Thomas Pickering, a former ambassador and co-chair of the Benghazi Accountability Review Board, said on CNN’s “State of the Union” that critics at last week’s congressional hearing into the attack were wrong in their assertions his board failed to interview key witnesses.
“I’m waiting to see whether there’s any ‘there’ there yet. I’ve looked at it very carefully, I listened to the hearings. A number of criticisms were not based on the actual happenings,” Pickering told CNN chief political correspondent Candy Crowley.
Pickering’s report, released late last year, found “systemic failures and leadership and management deficiencies” at the State Department in the lead-up to the attack in Benghazi, which left four Americans dead.
As a result, four State Department officials were disciplined immediately after the report’s release. One resigned, while three others were placed on administrative leave and relieved of their duties.
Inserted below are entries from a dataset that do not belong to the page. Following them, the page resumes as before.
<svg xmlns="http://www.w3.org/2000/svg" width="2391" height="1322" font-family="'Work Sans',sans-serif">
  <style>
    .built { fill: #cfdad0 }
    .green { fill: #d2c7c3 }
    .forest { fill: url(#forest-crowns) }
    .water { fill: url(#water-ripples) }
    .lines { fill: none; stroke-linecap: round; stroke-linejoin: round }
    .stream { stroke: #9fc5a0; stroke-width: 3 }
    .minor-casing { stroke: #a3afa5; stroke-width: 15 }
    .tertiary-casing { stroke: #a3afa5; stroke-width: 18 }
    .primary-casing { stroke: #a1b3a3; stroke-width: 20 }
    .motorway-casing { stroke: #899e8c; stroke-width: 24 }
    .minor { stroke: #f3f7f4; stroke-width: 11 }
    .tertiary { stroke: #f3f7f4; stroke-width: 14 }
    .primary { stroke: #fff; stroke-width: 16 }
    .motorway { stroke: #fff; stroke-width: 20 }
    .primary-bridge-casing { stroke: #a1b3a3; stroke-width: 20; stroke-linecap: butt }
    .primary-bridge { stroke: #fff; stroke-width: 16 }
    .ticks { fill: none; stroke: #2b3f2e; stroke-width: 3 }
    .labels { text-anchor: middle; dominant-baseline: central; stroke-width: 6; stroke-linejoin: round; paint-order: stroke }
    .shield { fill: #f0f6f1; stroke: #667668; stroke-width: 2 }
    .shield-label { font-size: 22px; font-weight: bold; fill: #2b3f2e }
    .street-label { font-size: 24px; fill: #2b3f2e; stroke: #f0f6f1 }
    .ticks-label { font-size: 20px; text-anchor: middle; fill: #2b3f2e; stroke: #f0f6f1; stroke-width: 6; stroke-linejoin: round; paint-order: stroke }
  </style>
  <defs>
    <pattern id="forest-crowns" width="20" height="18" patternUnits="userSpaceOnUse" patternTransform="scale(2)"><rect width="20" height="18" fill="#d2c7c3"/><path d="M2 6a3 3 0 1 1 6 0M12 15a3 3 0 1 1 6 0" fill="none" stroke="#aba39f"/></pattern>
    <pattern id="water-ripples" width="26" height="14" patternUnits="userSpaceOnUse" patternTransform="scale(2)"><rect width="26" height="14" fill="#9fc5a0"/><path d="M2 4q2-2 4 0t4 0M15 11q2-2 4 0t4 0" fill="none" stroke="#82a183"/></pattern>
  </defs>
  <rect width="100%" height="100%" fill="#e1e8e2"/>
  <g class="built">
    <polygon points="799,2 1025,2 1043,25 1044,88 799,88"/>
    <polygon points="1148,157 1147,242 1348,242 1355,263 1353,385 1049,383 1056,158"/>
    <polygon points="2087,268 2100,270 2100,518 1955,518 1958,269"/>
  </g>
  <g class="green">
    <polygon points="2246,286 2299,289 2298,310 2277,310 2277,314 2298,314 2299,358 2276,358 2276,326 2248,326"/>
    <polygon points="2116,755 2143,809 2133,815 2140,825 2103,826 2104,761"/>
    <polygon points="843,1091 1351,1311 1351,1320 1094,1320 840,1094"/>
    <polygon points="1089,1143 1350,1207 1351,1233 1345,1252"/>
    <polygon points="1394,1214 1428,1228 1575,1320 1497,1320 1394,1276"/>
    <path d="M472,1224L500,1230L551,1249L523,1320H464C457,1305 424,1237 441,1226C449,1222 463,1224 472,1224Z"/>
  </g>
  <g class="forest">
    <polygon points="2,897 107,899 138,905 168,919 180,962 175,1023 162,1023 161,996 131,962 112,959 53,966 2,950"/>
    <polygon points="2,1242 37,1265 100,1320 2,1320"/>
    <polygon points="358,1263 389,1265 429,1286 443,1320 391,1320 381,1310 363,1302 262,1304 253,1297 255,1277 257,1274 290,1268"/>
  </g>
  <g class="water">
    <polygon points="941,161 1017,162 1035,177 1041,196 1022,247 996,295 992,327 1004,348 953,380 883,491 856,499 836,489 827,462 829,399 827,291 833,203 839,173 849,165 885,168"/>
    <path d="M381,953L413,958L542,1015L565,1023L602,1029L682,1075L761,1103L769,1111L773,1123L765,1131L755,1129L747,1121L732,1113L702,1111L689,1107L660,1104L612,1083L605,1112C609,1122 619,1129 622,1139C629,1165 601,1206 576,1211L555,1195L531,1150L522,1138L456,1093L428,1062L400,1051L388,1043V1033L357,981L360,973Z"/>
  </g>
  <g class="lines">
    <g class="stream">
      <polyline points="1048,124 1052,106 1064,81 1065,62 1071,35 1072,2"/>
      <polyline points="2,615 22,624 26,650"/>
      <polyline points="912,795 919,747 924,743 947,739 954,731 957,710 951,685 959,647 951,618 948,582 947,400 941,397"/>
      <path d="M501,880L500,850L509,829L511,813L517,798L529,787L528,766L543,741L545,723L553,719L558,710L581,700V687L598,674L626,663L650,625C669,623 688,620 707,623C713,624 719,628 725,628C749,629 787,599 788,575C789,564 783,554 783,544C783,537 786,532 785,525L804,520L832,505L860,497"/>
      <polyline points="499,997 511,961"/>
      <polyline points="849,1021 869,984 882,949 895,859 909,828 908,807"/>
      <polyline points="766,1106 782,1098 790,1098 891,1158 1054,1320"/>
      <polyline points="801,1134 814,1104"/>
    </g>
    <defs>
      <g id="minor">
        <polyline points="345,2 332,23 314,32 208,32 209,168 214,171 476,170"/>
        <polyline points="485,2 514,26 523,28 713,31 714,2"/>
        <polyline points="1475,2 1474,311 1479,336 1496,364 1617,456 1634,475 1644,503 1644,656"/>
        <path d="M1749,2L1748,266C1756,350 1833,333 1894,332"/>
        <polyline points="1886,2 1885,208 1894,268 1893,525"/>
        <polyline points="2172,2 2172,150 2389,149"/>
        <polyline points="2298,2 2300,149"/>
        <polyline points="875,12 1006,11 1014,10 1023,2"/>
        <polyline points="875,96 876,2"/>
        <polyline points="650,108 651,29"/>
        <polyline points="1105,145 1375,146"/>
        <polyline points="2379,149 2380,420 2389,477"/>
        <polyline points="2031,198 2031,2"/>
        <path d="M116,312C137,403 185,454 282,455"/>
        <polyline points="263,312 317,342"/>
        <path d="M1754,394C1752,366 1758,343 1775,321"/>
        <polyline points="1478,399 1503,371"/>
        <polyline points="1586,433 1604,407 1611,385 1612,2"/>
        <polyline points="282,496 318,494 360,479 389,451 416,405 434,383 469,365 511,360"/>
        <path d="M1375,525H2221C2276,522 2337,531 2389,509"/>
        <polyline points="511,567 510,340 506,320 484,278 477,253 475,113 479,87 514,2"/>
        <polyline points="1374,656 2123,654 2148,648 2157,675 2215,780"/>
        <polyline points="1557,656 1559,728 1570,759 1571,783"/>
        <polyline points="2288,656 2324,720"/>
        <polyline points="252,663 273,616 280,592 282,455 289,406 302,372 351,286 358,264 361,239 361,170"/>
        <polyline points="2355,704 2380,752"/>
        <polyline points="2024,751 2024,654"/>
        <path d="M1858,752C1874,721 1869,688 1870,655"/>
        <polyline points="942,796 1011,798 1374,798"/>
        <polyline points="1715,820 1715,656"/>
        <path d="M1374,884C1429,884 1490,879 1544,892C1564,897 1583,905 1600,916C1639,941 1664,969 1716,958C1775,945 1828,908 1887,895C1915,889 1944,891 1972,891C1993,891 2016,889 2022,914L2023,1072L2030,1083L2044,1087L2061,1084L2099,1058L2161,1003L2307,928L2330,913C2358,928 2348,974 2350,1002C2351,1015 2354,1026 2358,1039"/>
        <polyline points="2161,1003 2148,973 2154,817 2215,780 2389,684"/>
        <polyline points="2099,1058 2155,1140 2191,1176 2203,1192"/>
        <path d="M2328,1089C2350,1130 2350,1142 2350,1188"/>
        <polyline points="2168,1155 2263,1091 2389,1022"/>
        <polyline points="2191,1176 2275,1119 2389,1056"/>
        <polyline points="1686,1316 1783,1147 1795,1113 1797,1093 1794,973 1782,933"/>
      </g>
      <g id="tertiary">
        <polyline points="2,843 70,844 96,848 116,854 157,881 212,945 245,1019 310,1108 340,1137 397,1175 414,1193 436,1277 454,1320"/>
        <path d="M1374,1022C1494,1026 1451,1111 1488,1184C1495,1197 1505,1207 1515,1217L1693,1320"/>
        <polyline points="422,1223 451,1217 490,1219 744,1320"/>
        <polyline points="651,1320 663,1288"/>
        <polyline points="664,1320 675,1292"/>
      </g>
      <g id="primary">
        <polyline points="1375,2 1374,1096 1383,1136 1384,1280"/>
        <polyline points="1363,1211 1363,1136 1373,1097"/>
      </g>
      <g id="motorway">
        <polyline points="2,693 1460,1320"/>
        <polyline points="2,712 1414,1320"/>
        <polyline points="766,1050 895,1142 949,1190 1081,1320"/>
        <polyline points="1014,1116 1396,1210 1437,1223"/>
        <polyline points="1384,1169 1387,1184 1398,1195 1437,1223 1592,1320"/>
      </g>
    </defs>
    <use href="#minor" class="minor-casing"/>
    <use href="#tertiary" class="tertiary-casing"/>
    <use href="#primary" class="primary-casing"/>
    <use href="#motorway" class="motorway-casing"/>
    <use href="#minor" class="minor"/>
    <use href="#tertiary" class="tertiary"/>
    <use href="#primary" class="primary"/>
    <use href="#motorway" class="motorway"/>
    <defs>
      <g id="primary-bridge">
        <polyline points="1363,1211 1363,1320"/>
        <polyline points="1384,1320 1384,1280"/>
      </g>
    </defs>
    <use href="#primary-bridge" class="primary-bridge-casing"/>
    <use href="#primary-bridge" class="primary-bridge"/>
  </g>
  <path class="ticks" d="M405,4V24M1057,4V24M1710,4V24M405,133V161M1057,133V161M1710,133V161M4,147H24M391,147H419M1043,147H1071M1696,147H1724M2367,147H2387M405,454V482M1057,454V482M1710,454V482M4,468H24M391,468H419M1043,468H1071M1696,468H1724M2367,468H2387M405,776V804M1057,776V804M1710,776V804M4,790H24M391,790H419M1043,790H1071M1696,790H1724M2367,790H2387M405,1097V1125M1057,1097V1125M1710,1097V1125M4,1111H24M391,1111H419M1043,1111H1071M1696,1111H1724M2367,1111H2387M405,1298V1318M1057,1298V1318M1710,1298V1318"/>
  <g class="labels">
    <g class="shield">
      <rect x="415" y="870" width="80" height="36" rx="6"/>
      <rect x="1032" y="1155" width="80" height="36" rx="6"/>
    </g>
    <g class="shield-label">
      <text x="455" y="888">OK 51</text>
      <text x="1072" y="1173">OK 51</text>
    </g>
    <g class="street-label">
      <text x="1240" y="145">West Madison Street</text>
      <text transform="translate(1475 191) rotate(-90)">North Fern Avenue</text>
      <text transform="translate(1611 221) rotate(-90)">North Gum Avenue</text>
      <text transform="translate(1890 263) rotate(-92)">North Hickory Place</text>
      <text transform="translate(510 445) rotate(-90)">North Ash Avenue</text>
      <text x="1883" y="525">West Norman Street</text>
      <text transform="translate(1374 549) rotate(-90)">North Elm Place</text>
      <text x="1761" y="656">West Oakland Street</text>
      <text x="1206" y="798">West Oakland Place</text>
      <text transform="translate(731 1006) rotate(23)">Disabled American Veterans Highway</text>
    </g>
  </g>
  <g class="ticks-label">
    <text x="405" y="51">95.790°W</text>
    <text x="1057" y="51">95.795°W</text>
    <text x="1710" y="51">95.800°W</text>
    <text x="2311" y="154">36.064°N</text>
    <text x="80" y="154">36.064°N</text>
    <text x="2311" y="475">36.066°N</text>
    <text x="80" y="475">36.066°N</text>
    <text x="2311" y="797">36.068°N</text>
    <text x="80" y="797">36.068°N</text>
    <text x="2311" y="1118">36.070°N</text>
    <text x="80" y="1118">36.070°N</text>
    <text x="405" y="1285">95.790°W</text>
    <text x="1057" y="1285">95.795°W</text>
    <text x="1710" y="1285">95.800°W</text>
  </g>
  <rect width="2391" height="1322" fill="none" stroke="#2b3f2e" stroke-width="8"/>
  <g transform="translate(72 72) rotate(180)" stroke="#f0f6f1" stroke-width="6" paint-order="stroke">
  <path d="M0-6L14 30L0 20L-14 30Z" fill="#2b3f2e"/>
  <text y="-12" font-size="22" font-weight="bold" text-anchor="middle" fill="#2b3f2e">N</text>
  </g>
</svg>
But critics say the report did not go far enough, and did not include accounts from key witnesses to the attack who were on the ground as it happened.
Some of those potential witnesses testified Wednesday in front of the House oversight committee, including Gregory Hicks, the deputy chief of mission in Libya at the time of the attack. He said he felt some high-level State Department officials were let off the hook by the report.
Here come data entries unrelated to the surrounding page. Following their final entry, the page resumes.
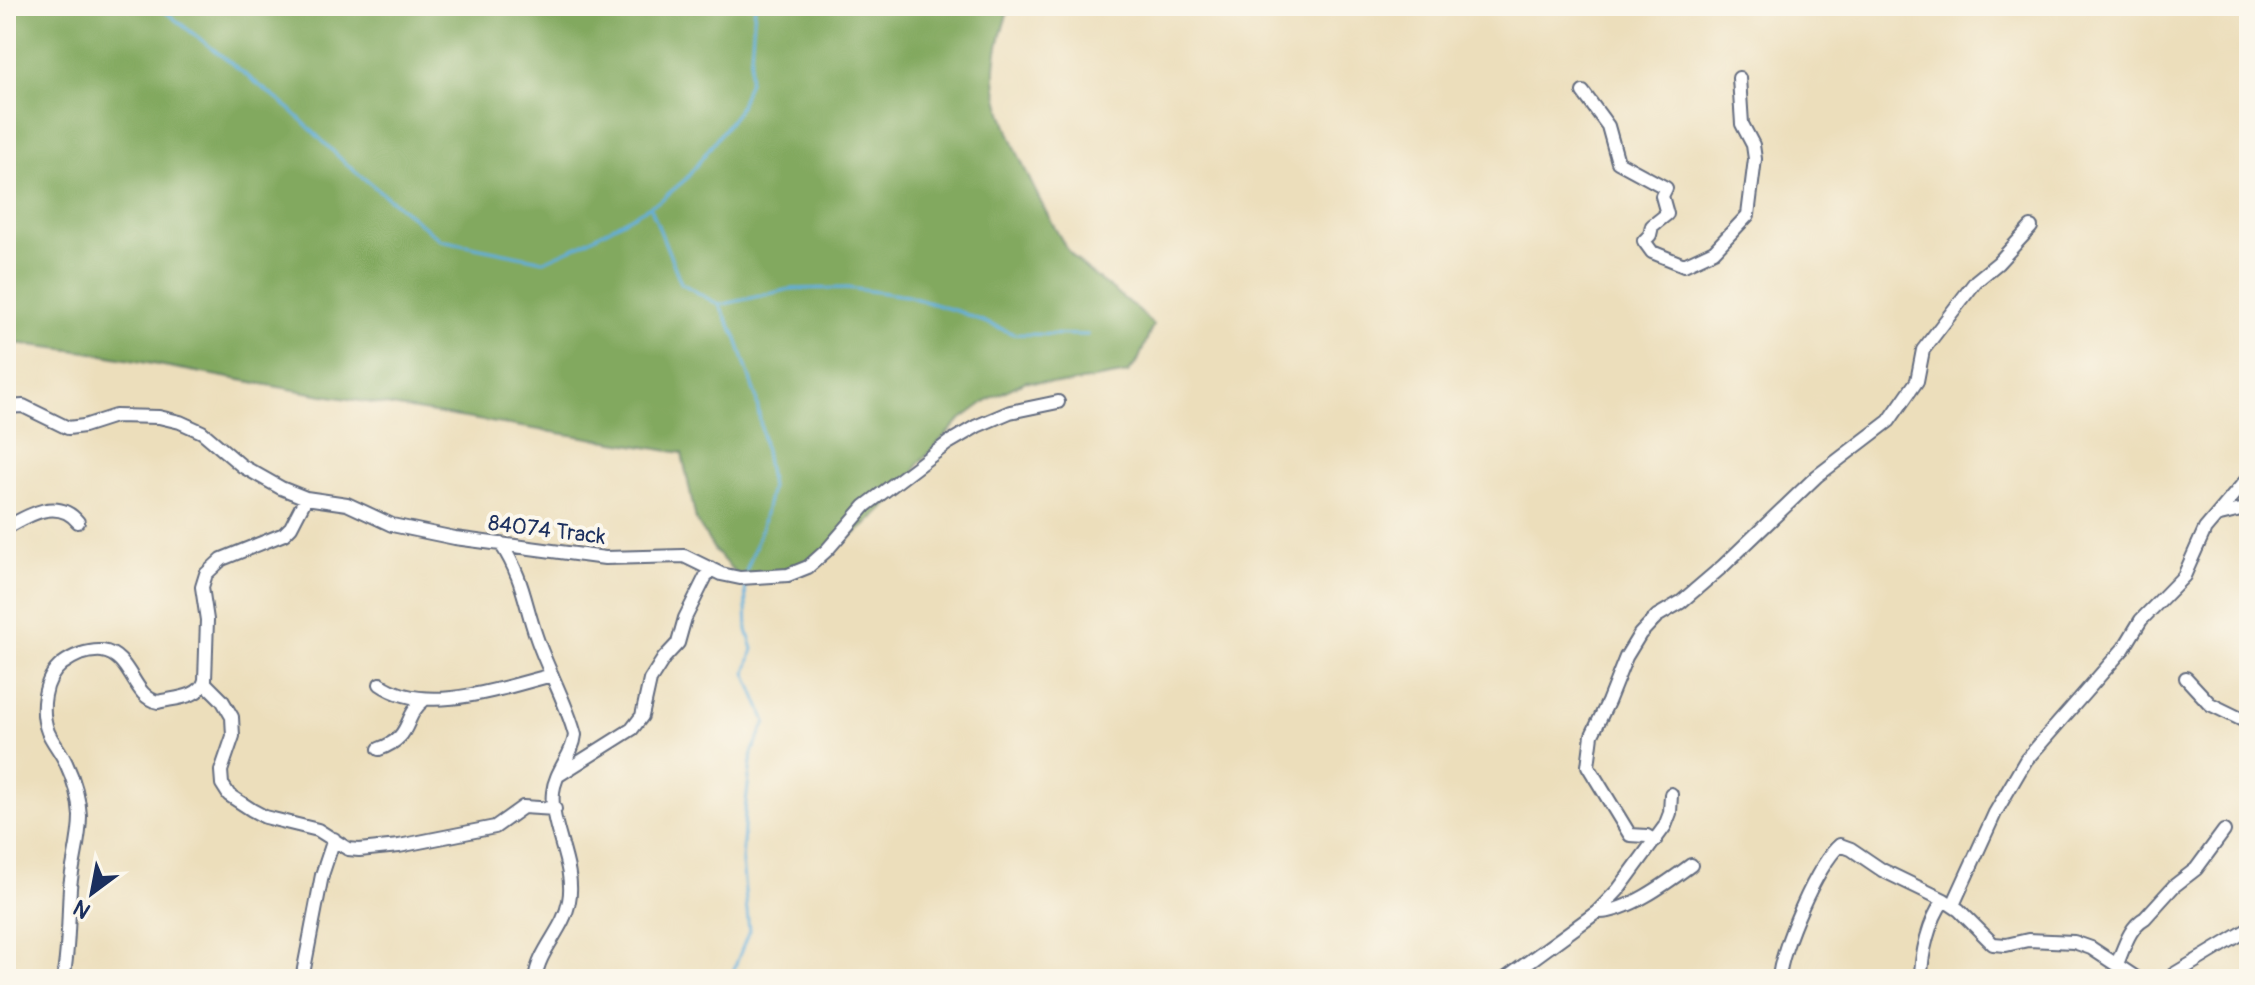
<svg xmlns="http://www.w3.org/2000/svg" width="2255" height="985" font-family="Pangolin,sans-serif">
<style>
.forest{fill:#82a95f;stroke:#4e6c5e;stroke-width:2}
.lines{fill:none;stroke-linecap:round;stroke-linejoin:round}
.stream{stroke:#61aedb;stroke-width:3}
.minor-casing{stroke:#646c7f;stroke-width:16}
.minor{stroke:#fff;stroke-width:12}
.labels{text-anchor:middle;stroke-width:8;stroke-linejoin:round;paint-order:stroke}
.street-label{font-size:22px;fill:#1b2f5e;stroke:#fbf7ec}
</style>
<rect width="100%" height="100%" fill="#fbf7ec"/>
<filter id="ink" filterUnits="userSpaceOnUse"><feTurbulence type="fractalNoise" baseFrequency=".0125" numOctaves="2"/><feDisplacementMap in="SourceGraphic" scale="16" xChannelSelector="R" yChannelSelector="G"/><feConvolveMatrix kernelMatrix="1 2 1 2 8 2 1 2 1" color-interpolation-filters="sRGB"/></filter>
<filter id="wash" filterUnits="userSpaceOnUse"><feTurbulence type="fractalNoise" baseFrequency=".006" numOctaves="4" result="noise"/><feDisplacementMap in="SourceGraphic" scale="32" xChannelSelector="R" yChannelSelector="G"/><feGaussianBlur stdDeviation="1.8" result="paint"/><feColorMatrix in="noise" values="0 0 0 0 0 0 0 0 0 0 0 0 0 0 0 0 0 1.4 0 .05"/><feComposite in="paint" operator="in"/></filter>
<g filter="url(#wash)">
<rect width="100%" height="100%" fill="#ecdebb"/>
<!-- forest -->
<path class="forest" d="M6 6H1010C1002 30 994 53 995 78 997 121 1044 211 1067 249 1091 280 1128 296 1153 325L1138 361 1128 373 1064 384 1026 381 989 399 959 421 919 463 910 481 897 496 864 527 814 564 740 578 715 551 696 520 682 453 317 394 87 352 6 342Z"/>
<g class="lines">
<!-- stream -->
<path class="stream" d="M158 6 291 110 347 165 441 240 544 261 580 245 661 200 686 179 738 111 749 81 755 6
M651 208 681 283 719 305 736 336 756 397 771 487 762 527 746 572
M720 305 790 289 848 288 907 296 960 312 1014 334 1088 335
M730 979 749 931 742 862 745 811 752 753 766 722 746 673 753 649 747 630 745 584"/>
</g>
</g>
<g filter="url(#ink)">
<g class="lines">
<!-- minor casing -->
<g class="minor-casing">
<path id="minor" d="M1583 92 1608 126 1618 162 1666 188 1662 196 1667 214 1652 226 1650 235 1644 241 1652 252 1684 265 1714 251 1748 215 1755 159 1753 145 1742 124 1739 78
M6 407 23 406 68 428 84 426 115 416 159 417 180 422 202 432 242 466 281 488 306 498 347 504 392 525 455 538 605 558 684 556 721 574 740 578 788 575 808 567 827 550 865 506 948 443 977 426 1010 412 1058 402
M2216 516 2249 508
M6 528C28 515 58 497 78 522
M501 544C523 578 524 601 536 636 547 669 566 701 575 735 573 755 555 771 553 792 549 826 576 865 569 901 564 930 539 949 535 979
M2186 678 2210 704 2249 723
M205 683 222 700 232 717 233 736 221 771 222 784 229 795 252 810 265 817 318 830 348 849 359 850 399 846 495 827 523 807 555 809
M380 684C425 716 502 688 552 675
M379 749C415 736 401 718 425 699
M559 775 632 729 642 716 650 680 664 658 678 643 685 618 710 568
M1655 841 1647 836 1630 835 1588 766 1592 735 1608 702 1626 657 1640 634 1657 616 1681 602 1723 566 1817 476 1889 421 1917 381 1923 350 1976 281 1998 263 2031 227
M1953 905 1995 813 2026 760 2124 648 2141 620 2184 576 2205 529 2249 477
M1597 912C1625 914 1668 882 1691 865
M2117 964C2124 948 2129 927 2145 918L2174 886 2196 869 2224 831
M63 979C69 949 68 919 70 888 72 864 80 841 80 816 79 797 74 780 66 763 61 752 53 743 48 732 40 711 43 679 62 664 73 656 88 650 102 651 132 655 132 697 158 702 173 698 201 698 205 680L207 620 202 587 206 574 222 559 284 534 291 527 306 498
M302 979 322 875 334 839
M1505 979 1597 912 1618 890 1665 826 1670 813 1671 794
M1779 979C1780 950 1818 863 1840 845L1851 849 1882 870 1944 900 1959 910 1993 944 2006 945 2028 940 2074 942 2091 948 2138 979
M1921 979C1921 954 1929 920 1944 900
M2166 979 2249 929"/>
</g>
<!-- minor -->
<use href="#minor" class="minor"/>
</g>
</g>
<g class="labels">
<!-- street labels -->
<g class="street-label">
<text transform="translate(547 529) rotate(7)" y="8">84074 Track</text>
</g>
</g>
<!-- margin -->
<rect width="2255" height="985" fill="none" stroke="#fbf7ec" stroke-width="32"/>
<!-- north arrow -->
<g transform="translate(92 893) rotate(212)" stroke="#fbf7ec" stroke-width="6" paint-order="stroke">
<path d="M0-6L14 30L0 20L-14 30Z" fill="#1b2f5e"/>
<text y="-12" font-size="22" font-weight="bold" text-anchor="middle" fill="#1b2f5e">N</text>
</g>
</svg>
“I think that in our system of government, the decision-making authority is at the level of presidentially appointed, Senate-confirmed individuals. That’s at the level of assistant secretary or higher,” Hicks said Wednesday.
Some Republicans have said the report was too easy on then-Secretary of State Hillary Clinton, but Pickering argued Sunday that his panel was charged specifically with investigating security decisions, which he said were not made at her level.
“She has already made clear the buck stopped with her,” Pickering said. “But we were interested in where the decisions were made. And she did not make the security decisions.”
Ultimately, the hearing Wednesday yielded no new information on September’s attack, Pickering argued.
“I wish I could say yes, because I’m always intrigued in seeing what’s new,” he said. “But I did not.”